Вчера вечером была буря, а сегодня Рим душила шёлковой удавкой запредельная жара- незваная гостья из иссушенных пустынь Северной Африки.
В этот жаркий день ты вдыхаешь пыльный воздух примерно пятнадцать раз в минуту, насыщая свой организм раскалённым кислородом и выдыхая тяжёлый, как опиумный дым, диоксид углерода. Твоё горло горит от жажды, как у портового нищего с перепою, но у паланкина только легионеры и рабы-носильщики. Тебе никто не подаст воды, Цезарь, ты слишком велик для земной слабости. Сияй и освящай Рим своей благосклонностью, умирая от жажды и предательской лёгкости сухого городского воздуха. Аве Цезарь.

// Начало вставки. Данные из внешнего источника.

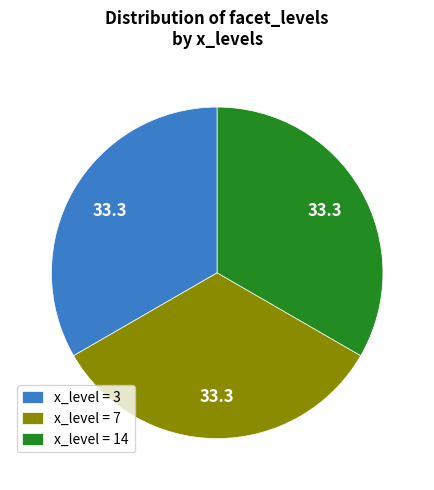

What is the ratio of the value at x_level = 14 to the value at x_level = 3?

1.0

Плавящийся камень Сената превращает колкий южный ветер в реку "греческого огня", оставляя под языком горечь дыхания Сетха, стирая последние капли влаги с глаз, выбивая последние клочки уличного воздуха из саднящих лёгких. Славься, Юлиус Цезарь, у тебя есть земли, дворцы и рабы в половине Ойкумены, но нет паршивого стакана воды, чтобы утолить жажду.
Пытка коридорами плавно перетекает в облегчающее дыхание сквозняка и сухую резь в глазах от лавины яркого света с подло-ясного неба.
Толпа сенаторов, бесполезных зануд в грязно-белых тогах, бормочет нестройное приветствие Императору Ойкумены. Лишь один, Брут, смотрит твёрдо и прямо на тебя. Поднимаешь ослабшую от жары и пожелтевшую от старости и римской воды руку.
Резкая боль под правой лопаткой сбивает тебя с ног, бросая твоё ослабшее тело на Брута. Лёгкое пробито, и кровь идёт горлом, мешая вдохнуть ставший солоноватым на вкус воздух.